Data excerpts

=-=-=

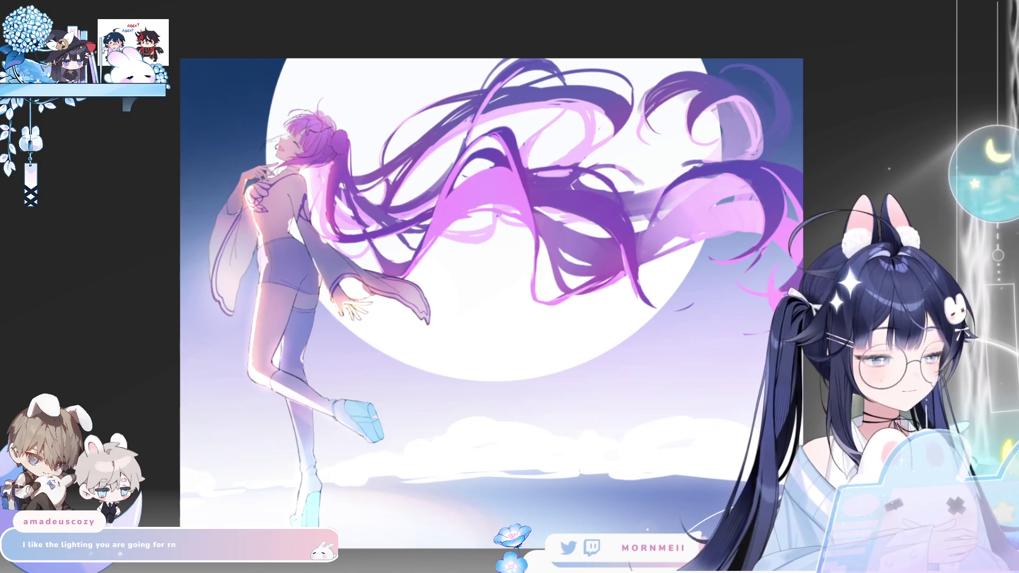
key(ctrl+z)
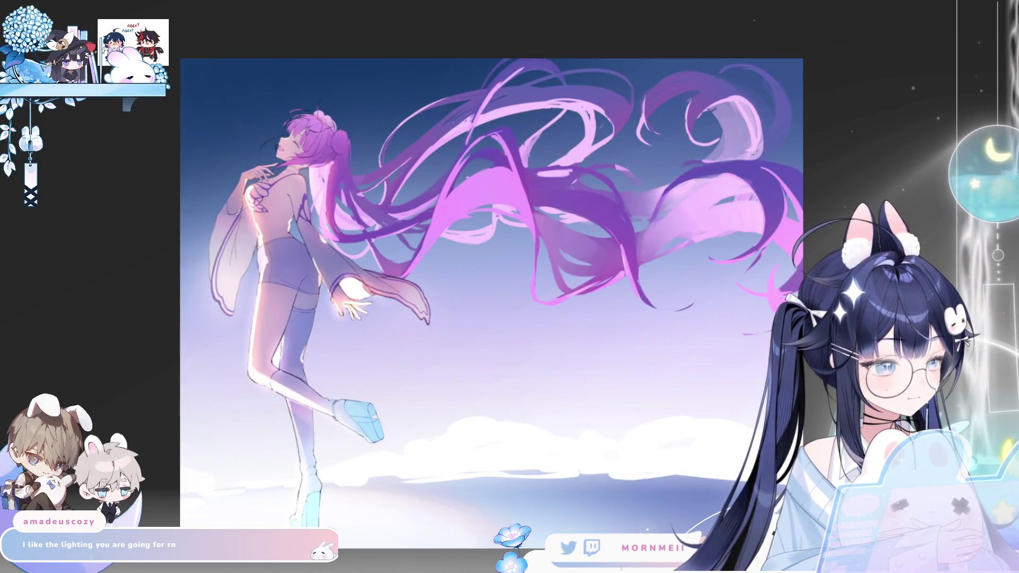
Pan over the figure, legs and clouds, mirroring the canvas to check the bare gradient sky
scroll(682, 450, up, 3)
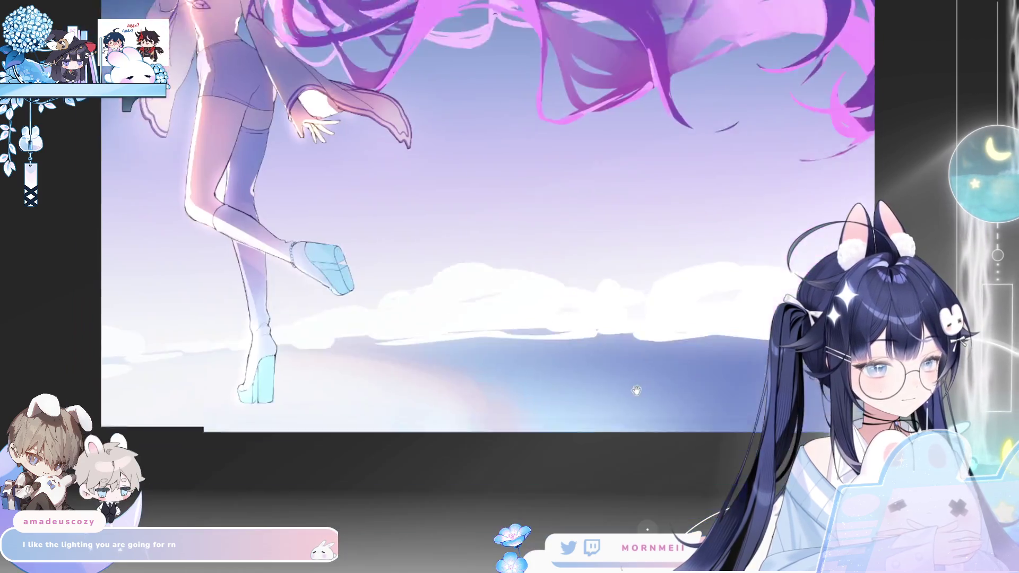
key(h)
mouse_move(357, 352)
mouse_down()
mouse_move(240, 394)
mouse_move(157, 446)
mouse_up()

=-=-=

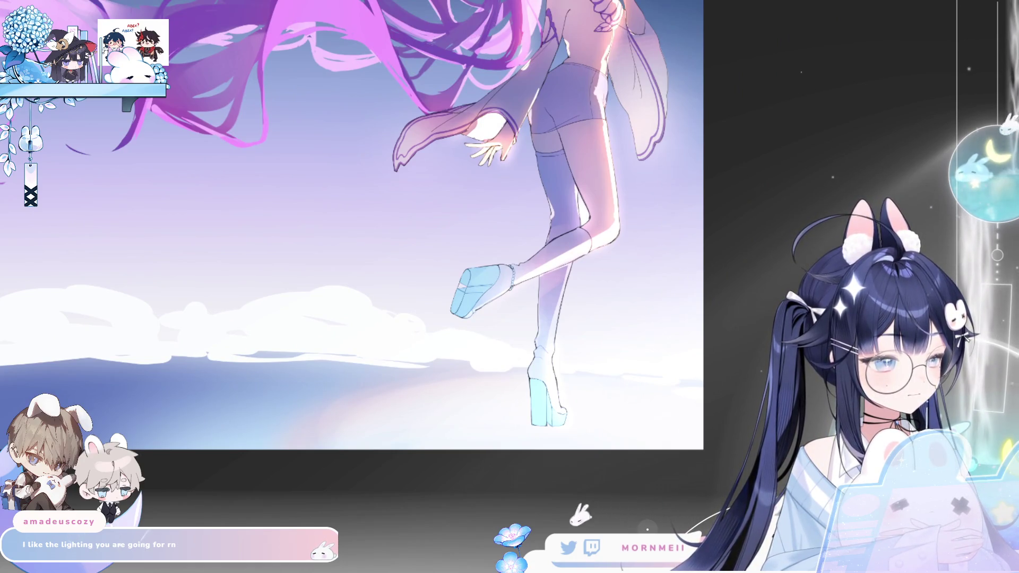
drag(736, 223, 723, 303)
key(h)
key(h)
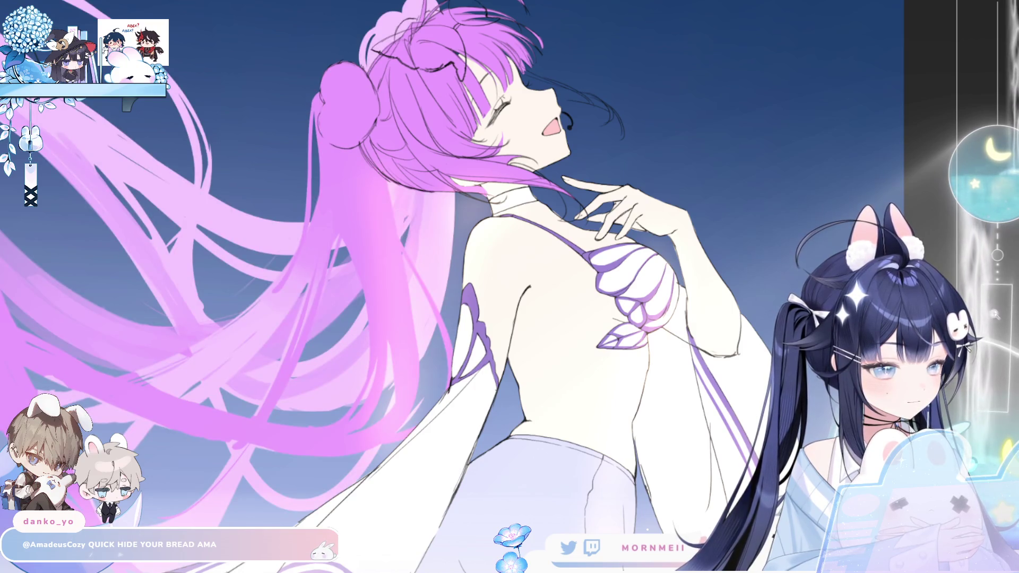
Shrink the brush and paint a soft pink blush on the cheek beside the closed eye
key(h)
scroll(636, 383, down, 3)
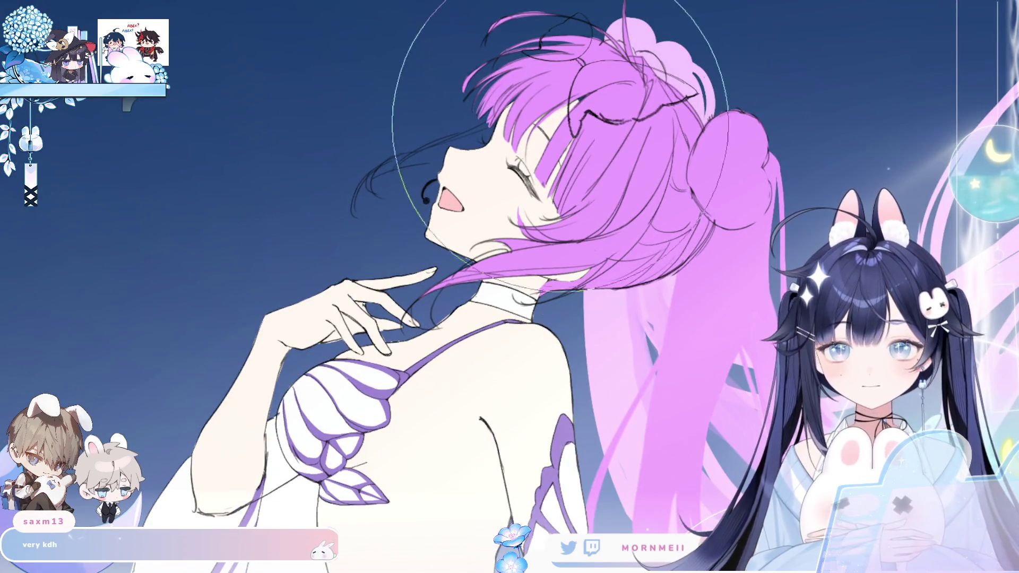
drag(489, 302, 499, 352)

=-=-=

* **WORK TO BE COMPLETED**
Leave the pictures out, and transcribe exactly the lines above starting at the one that contains "Shrink the brush" and ending at the one that contains "drag(489, 302, 499, 352)".

* **THE COMPLETED TASK**
Shrink the brush and paint a soft pink blush on the cheek beside the closed eye
key(h)
scroll(636, 383, down, 3)
drag(489, 302, 499, 352)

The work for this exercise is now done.